O que importa é que a Comissária portuguesa já abriu vários dossiês importantes, como explica o nosso editor executivo, Miguel Ganhão, no texto que acompanha estas escolhas, e tem demonstrado coragem, iniciativa e resiliência ao apontar o dedo ao que não é admissível. Endereçou temas estruturantes, como a “União da Poupança e dos Investimentos” e tudo o que deriva dessa nova arquitetura ou, mais recentemente, a abertura a uma integração da supervisão dos mercados financeiros. Uma supervisão europeia que me parece óbvia, sobretudo no que diz respeito a infraestruturas que não se deixam dominar por fronteiras, como é o caso dos produtos e serviços baseados em “blockchain”, nomeadamente os criptoativos. A experiência operacional que Maria Luís Albuquerque adquiriu nos cargos que já ocupou revelou-se, sem dúvida, uma mais-valia neste primeiro mandato, e desejo sinceramente que consiga criar condições para que os banqueiros e financeiros de âmbito nacional não vejam o mercado único europeu como um colete de forças para as suas ambições nacionais e internacionais, mas antes como uma grande vantagem para expandir a sua influência.

Resta-me deixar uma nota sobre a personalidade do ano a nível nacional: o líder do Banco de Fomento. Gonçalo Regalado, com a sua juventude e, sobretudo, energia, conseguiu imprimir uma dinâmica no Banco de Fomento nunca vista. Como o próprio referiu numa apresentação que fez em outubro, no Porto, a propósito do lançamento de novos “Instrumentos Financeiros para a Inovação e Competitividade”, alcançou o “milagre da multiplicação das garantias”, ao atribuir, em apenas nove meses, um montante superior ao concedido nos últimos quatro anos: cerca de 5 mil milhões de euros, contra 1,5 mil milhões.

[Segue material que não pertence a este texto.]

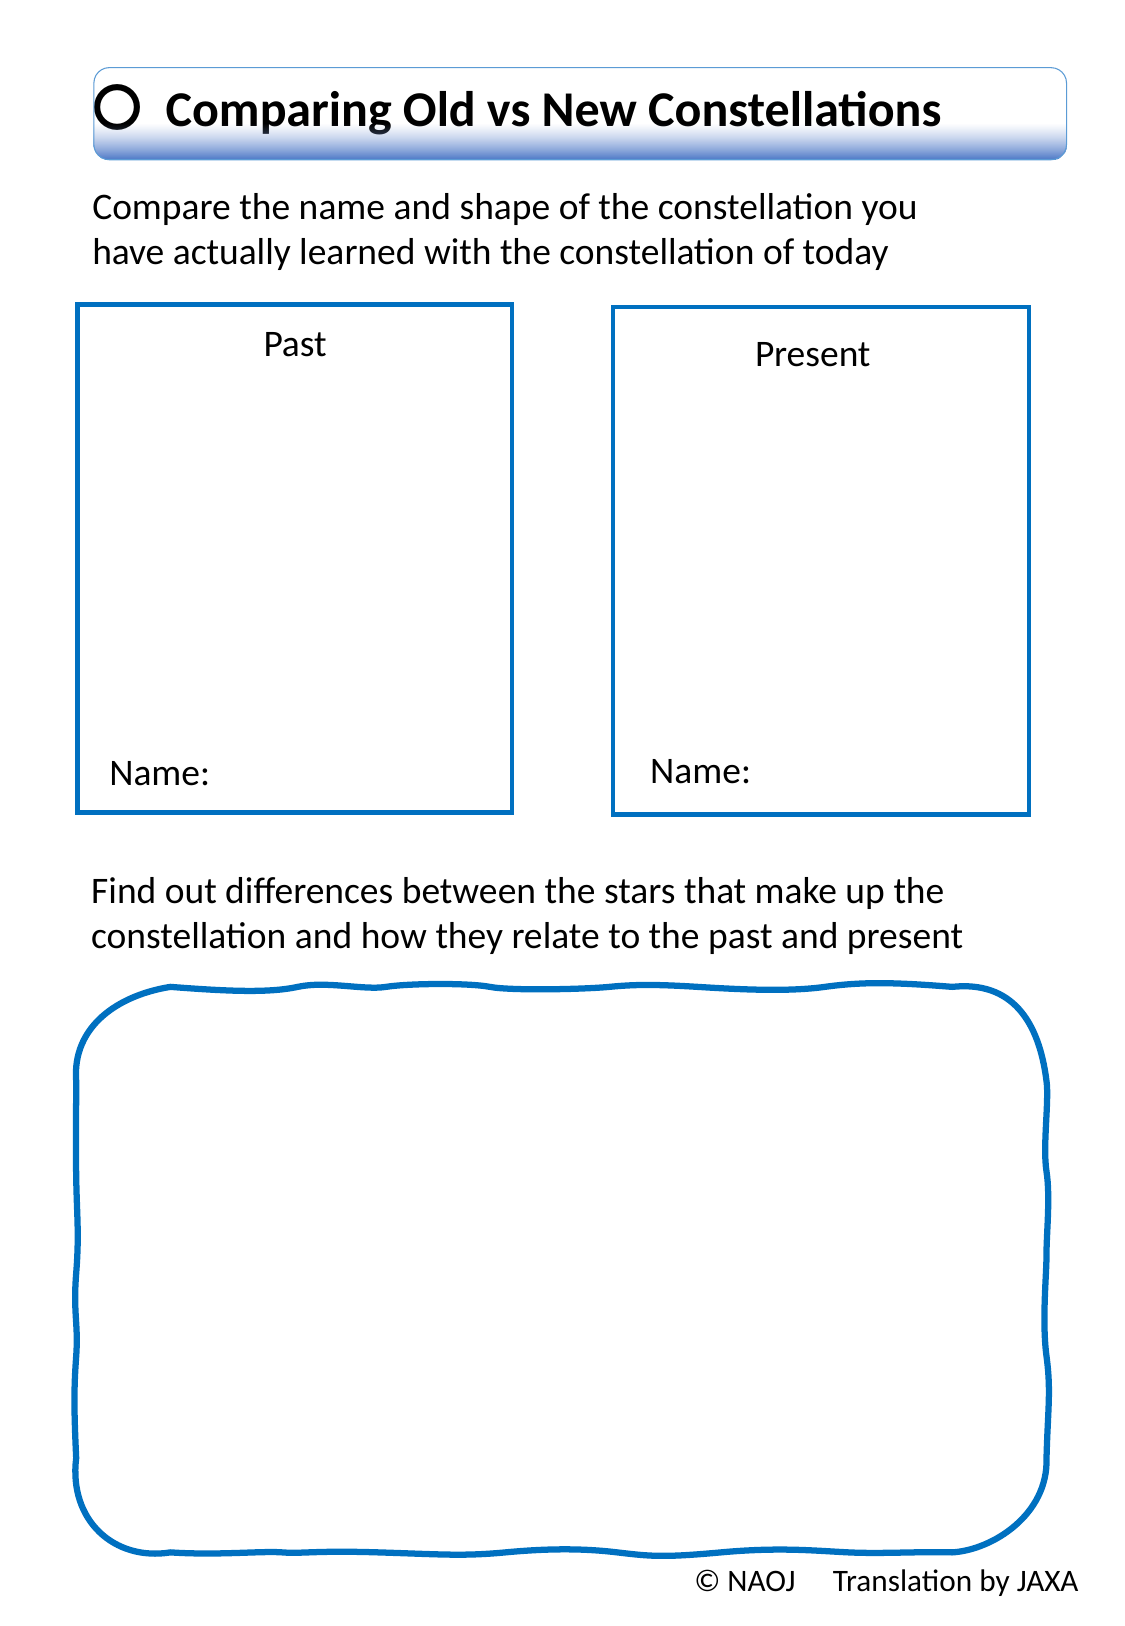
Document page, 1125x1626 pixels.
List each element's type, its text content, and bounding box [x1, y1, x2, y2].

text_box Translation by JAXA [818, 1552, 1094, 1605]
list Compare the name and shape of the constellation you have actually learned with the constellation of today [77, 174, 1013, 305]
text_box Past [248, 311, 342, 372]
text_box [612, 306, 1030, 816]
text_box Present [740, 321, 886, 382]
text_box Find out differences between the stars that make up the constellation and how they relate to the past and present [76, 858, 1047, 1070]
text_box © NAOJ [679, 1552, 811, 1605]
text_box [73, 982, 1050, 1557]
title 〇 Comparing Old vs New Constellations [77, 50, 1048, 169]
text_box Name: [635, 739, 767, 799]
text_box [76, 304, 513, 813]
text_box Name: [94, 740, 226, 800]
text_box [93, 67, 1068, 161]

Isto foi possível através de um trabalho de desburocratização e simplificação de procedimentos, da atribuição de garantias pré-aprovadas a um conjunto muito significativo de empresas e de uma dinâmica comercial pouco usual numa empresa pública. Para além dos resultados visíveis, ao darmos este destaque nacional interessa-nos também evidenciar alguns traços que nos parecem particularmente bem-vindos num setor que, de um modo geral, é bastante cinzento. Para além da energia e jovialidade já referidas, destacamos a capacidade e vontade de comunicação, o conhecimento dos dossiês — foi responsável por esta área no Millennium BCP, pelo que sabe bem o que é necessário fazer — e a forma frontal e pragmática como resolve os desafios. Veja-se, por exemplo, a forma como colocou termo, de imediato, a um diferendo que o banco mantinha com o Governo dos Açores nos tribunais, optando pela sua resolução por via negocial. Não menos importante é a divulgação sucessiva de metas a atingir — metas que podem ser escrutinadas por todos nós, que dinamizam a equipa e reforçam a accountability. Estamos muito interessados em seguir o seu mandato.

Não queria terminar esta crónica de fim de ano sem agradecer a todos os que confiaram em nós em 2025 e que nos permitem existir: os nossos patrocinadores e anunciantes, bem como todos os leitores do jornal, no site, nas “newsletters” e nas redes sociais. São milhares. Gostaria ainda de realçar a equipa pequena, mas excecional, que faz o jornal todos os dias, agradecendo o seu empenho e dedicação. Estamos a construir um grande jornal. Obrigada a todos.